Friday 160408

For time:
Row 2000 meters
50 Wall balls 20#(14)
Row 1500 meters
40 Wall balls 20#14)
Row 1000 meters
30 Wall balls 20#(14#)
Row 500 meters
20 Wall balls 20#(14#)

Post time to comments or BTWB

Trevor is no match for Nat's tight adductors!

Trevor is no match for Nat’s tight adductors!

GOALS – What are they good for?  Absolutely nothing unless you have a plan to get there – Anna Mattson

Nothing makes my heart happier than seeing that Goals board FULL of peoples’ hopes and ambitions relating to their personal and CrossFit goals for 2016.  Now that you have set your goals, have you also made a plan to achieve them.  While CrossFit will make us naturally stronger and better movers by sinply following the programming, if your goals are pretty BIG, you will probably need more of a plan than just showing up to the workouts.  Some examples of big goals would be “I want to take my Clean from 180# to 225#, “I want to go from no handstand walking to 10 feet of handstand walking”,  “I want to go from zero pull-ups to 4 pull-ups”, more muscle ups, faster mile, etc.  The aforementioned goals, while some are achievable, they will not happen just by doing the normal daily WOD.

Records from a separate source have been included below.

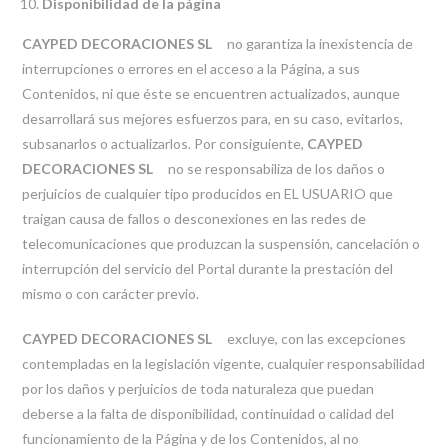
Disponibilidad de la página
CAYPED DECORACIONES SL
no garantiza la inexistencia de
interrupciones o errores en el acceso a la Página, a sus
Contenidos, ni que éste se encuentren actualizados, aunque
desarrollará sus mejores esfuerzos para, en su caso, evitarlos,
subsanarlos o actualizarlos. Por consiguiente,
CAYPED
DECORACIONES SL
no se responsabiliza de los daños o
perjuicios de cualquier tipo producidos en EL USUARIO que
traigan causa de fallos o desconexiones en las redes de
telecomunicaciones que produzcan la suspensión, cancelación o
interrupción del servicio del Portal durante la prestación del
mismo o con carácter previo.
CAYPED DECORACIONES SL
excluye, con las excepciones
contempladas en la legislación vigente, cualquier responsabilidad
por los daños y perjuicios de toda naturaleza que puedan
deberse a la falta de disponibilidad, continuidad o calidad del
funcionamiento de la Página y de los Contenidos, al no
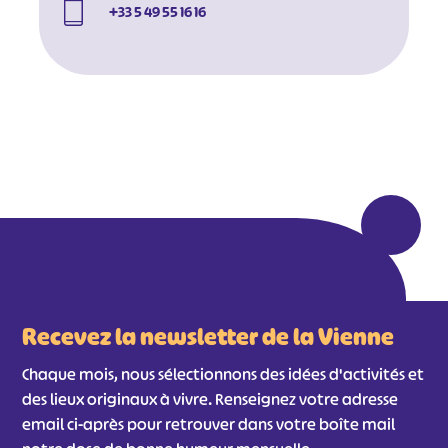
#
+33 5 49 55 16 16
Recevez la newsletter de la Vienne
Chaque mois, nous sélectionnons des idées d'activités et
des lieux originaux à vivre. Renseignez votre adresse
email ci-après pour retrouver dans votre boîte mail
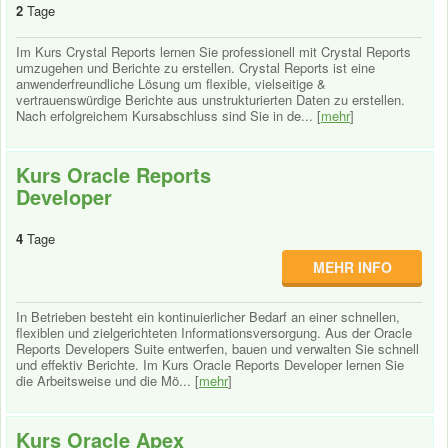
2
Tage
Im Kurs Crystal Reports lernen Sie professionell mit Crystal Reports
umzugehen und Berichte zu erstellen. Crystal Reports ist eine
anwenderfreundliche Lösung um flexible, vielseitige &
vertrauenswürdige Berichte aus unstrukturierten Daten zu erstellen.
Nach erfolgreichem Kursabschluss sind Sie in de... [
mehr
]
Kurs Oracle Reports
Developer
4
Tage
MEHR INFO
In Betrieben besteht ein kontinuierlicher Bedarf an einer schnellen,
flexiblen und zielgerichteten Informationsversorgung. Aus der Oracle
Reports Developers Suite entwerfen, bauen und verwalten Sie schnell
und effektiv Berichte. Im Kurs Oracle Reports Developer lernen Sie
die Arbeitsweise und die Mö... [
mehr
]
Kurs Oracle Apex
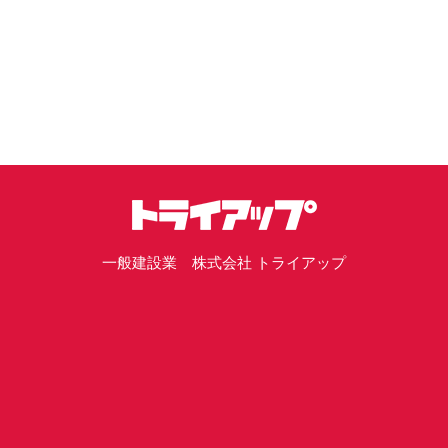
一般建設業 株式会社 トライアップ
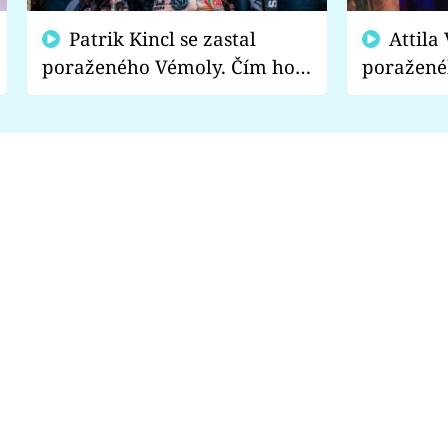
Patrik Kincl se zastal
Attila Végh podpořil
poraženého Vémoly. Čím ho
poražené
fanoušci naštvali?
chce radě
s vítězem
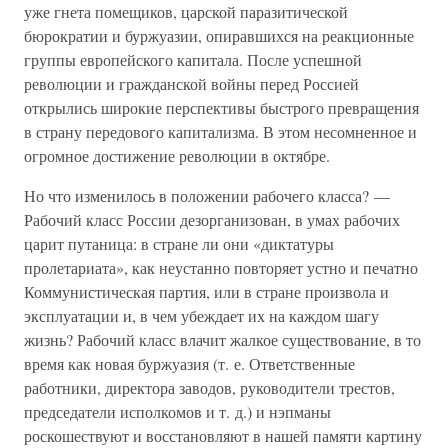
уже гнета помещиков, царской паразитической
бюрократии и буржуазии, опиравшихся на реакционные
группы европейского капитала. После успешной
революции и гражданской войны перед Россией
открылись широкие перспективы быстрого превращения
в страну передового капитализма. В этом несомненное и
огромное достижение революции в октябре.
Но что изменилось в положении рабочего класса? —
Рабочий класс России дезорганизован, в умах рабочих
царит путаница: в стране ли они «диктатуры
пролетариата», как неустанно повторяет устно и печатно
Коммунистическая партия, или в стране произвола и
эксплуатации и, в чем убеждает их на каждом шагу
жизнь? Рабочий класс влачит жалкое существование, в то
время как новая буржуазия (т. е. Ответственные
работники, директора заводов, руководители трестов,
председатели исполкомов и т. д.) и нэпманы
роскошествуют и восстановляют в нашей памяти картину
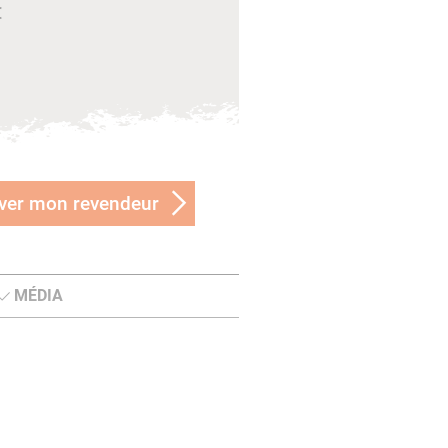
€
ver mon revendeur
MÉDIA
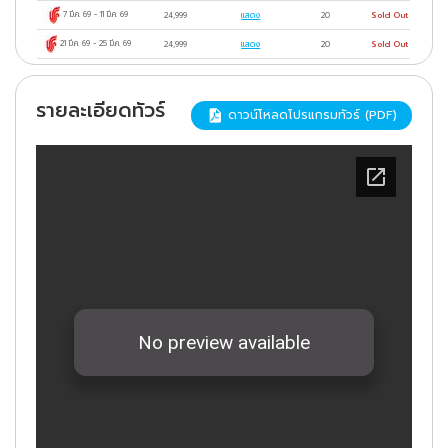
7 มี.ค. 69
-
11 มี.ค. 69
24,999
แสดง
20
Sold Out
21 มี.ค. 69
-
25 มี.ค. 69
24,999
แสดง
20
Sold Out
รายละเอียดทัวร์
ดาวน์โหลดโปรแกรมทัวร์ (PDF)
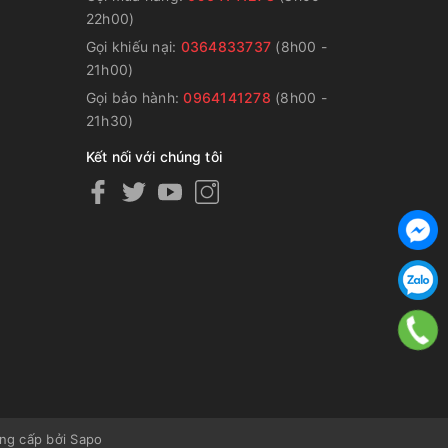
22h00)
Gọi khiếu nại:
0364833737
(8h00 -
g
21h00)
Gọi bảo hành:
0964141278
(8h00 -
21h30)
Kết nối với chúng tôi
ng cấp bởi
Sapo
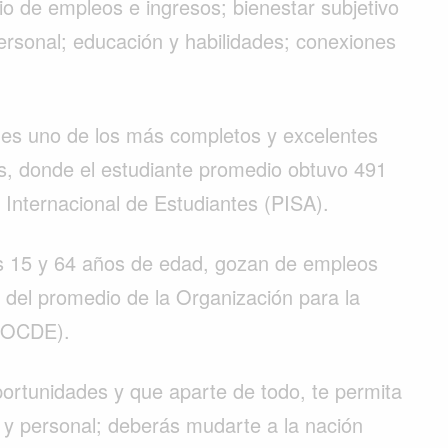
o de empleos e ingresos; bienestar subjetivo
y personal; educación y habilidades; conexiones
 es uno de los más completos y excelentes
as, donde el estudiante promedio obtuvo 491
 Internacional de Estudiantes (PISA).
s 15 y 64 años de edad, gozan de empleos
 del promedio de la Organización para la
 (OCDE).
ortunidades y que aparte de todo, te permita
l y personal; deberás mudarte a la nación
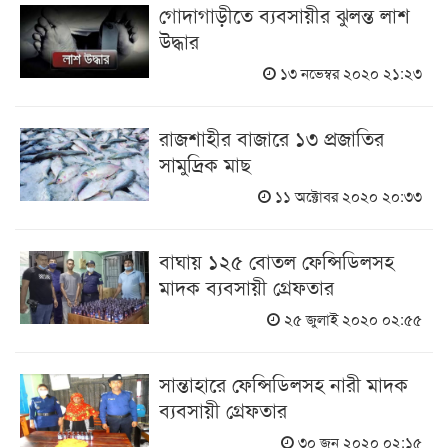
গোদাগাড়ীতে ব্যবসায়ীর ঝুলন্ত লাশ
উদ্ধার
১৩ নভেম্বর ২০২০ ২১:২৩
রাজশাহীর বাজারে ১৩ প্রজাতির
সামুদ্রিক মাছ
১১ অক্টোবর ২০২০ ২০:৩৩
বাঘায় ১২৫ বোতল ফেন্সিডিলসহ
মাদক ব্যবসায়ী গ্রেফতার
২৫ জুলাই ২০২০ ০২:৫৫
সান্তাহারে ফেন্সিডিলসহ নারী মাদক
ব্যবসায়ী গ্রেফতার
৩০ জুন ২০২০ ০২:১৫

When making your plan, you don’t have to add a whole other program and 8 more hours of training to your repertoire to get gains.  Here are some of my suggestions for creating a plan to get to your goals:

#1 – If you goal is gymnastics-based, GO TO DAN POPE’S CLASS TUESDAY NIGHT!! Dan has so many great progressions and drills that will build the kinesthetic awareness, proprioception, and strength to get you closer to your gymnastics goals.

#2 – Break the movement down into pieces.  Let’s look at the Clean – You can break it down into a heavy Clean deadlift, a heavy front squat, and an explosive transition.  Let’s look at the pull-up – Do you have the grip strength to hold you body on the pull-up structure for 10 – 20 seconds? Can you do supine ring rows? Can you hold your chin over the bar for more than 1 second? Take any one of these pieces, especially if you know where your weakness is, and focus on it.  Take 20-30 minutes 3 or 4 times a week and incorporate this work.  Here are some great sites to go to find some good drills:
                                         CATALYST ATHLETICS (great for Olympic weightlifting drills)
                                         POWERMONKEY FITNESS (great for gymnastics drills)

GOALS ARE AWESOME!! If there are no plans to acheive the goals, they are just pipe dreams of unicorns and rainbows!